Assigned task
Give back the data in full. Leave nothing out.

Start of Data listing

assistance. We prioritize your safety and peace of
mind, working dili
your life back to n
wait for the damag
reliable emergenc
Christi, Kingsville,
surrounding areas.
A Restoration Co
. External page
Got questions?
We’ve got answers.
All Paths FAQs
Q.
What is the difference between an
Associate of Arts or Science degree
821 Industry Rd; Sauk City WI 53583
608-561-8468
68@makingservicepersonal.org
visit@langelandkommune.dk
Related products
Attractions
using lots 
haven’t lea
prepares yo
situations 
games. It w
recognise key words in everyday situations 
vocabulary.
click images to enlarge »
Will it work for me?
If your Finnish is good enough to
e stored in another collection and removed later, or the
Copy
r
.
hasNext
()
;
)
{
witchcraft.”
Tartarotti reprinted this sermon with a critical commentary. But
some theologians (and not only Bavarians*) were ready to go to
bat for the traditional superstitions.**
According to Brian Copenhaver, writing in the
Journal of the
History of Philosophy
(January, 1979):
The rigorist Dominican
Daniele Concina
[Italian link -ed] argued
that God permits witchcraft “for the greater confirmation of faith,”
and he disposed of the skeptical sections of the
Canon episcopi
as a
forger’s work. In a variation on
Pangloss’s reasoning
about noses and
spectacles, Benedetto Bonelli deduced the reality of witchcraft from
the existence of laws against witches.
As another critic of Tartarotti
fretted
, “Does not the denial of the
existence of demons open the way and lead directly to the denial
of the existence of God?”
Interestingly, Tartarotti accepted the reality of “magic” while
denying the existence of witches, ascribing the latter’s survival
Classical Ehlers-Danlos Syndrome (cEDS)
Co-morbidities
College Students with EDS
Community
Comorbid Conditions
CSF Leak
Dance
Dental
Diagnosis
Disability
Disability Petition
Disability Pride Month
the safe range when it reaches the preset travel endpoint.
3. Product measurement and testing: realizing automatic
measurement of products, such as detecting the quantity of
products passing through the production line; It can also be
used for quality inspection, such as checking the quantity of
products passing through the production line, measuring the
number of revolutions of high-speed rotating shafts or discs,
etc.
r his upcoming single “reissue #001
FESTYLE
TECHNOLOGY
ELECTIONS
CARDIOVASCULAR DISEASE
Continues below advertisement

End of Data listing

Your solution
assistance. We prioritize your safety and peace of
mind, working dili
your life back to n
wait for the damag
reliable emergenc
Christi, Kingsville,
surrounding areas.
A Restoration Co
. External page
Got questions?
We’ve got answers.
All Paths FAQs
Q.
What is the difference between an
Associate of Arts or Science degree
821 Industry Rd; Sauk City WI 53583
608-561-8468
68@makingservicepersonal.org
visit@langelandkommune.dk
Related products
Attractions
using lots 
haven’t lea
prepares yo
situations 
games. It w
recognise key words in everyday situations 
vocabulary.
click images to enlarge »
Will it work for me?
If your Finnish is good enough to
e stored in another collection and removed later, or the
Copy
r
.
hasNext
()
;
)
{
witchcraft.”
Tartarotti reprinted this sermon with a critical commentary. But
some theologians (and not only Bavarians*) were ready to go to
bat for the traditional superstitions.**
According to Brian Copenhaver, writing in the
Journal of the
History of Philosophy
(January, 1979):
The rigorist Dominican
Daniele Concina
[Italian link -ed] argued
that God permits witchcraft “for the greater confirmation of faith,”
and he disposed of the skeptical sections of the
Canon episcopi
as a
forger’s work. In a variation on
Pangloss’s reasoning
about noses and
spectacles, Benedetto Bonelli deduced the reality of witchcraft from
the existence of laws against witches.
As another critic of Tartarotti
fretted
, “Does not the denial of the
existence of demons open the way and lead directly to the denial
of the existence of God?”
Interestingly, Tartarotti accepted the reality of “magic” while
denying the existence of witches, ascribing the latter’s survival
Classical Ehlers-Danlos Syndrome (cEDS)
Co-morbidities
College Students with EDS
Community
Comorbid Conditions
CSF Leak
Dance
Dental
Diagnosis
Disability
Disability Petition
Disability Pride Month
the safe range when it reaches the preset travel endpoint.
3. Product measurement and testing: realizing automatic
measurement of products, such as detecting the quantity of
products passing through the production line; It can also be
used for quality inspection, such as checking the quantity of
products passing through the production line, measuring the
number of revolutions of high-speed rotating shafts or discs,
etc.
r his upcoming single “reissue #001
FESTYLE
TECHNOLOGY
ELECTIONS
CARDIOVASCULAR DISEASE
Continues below advertisement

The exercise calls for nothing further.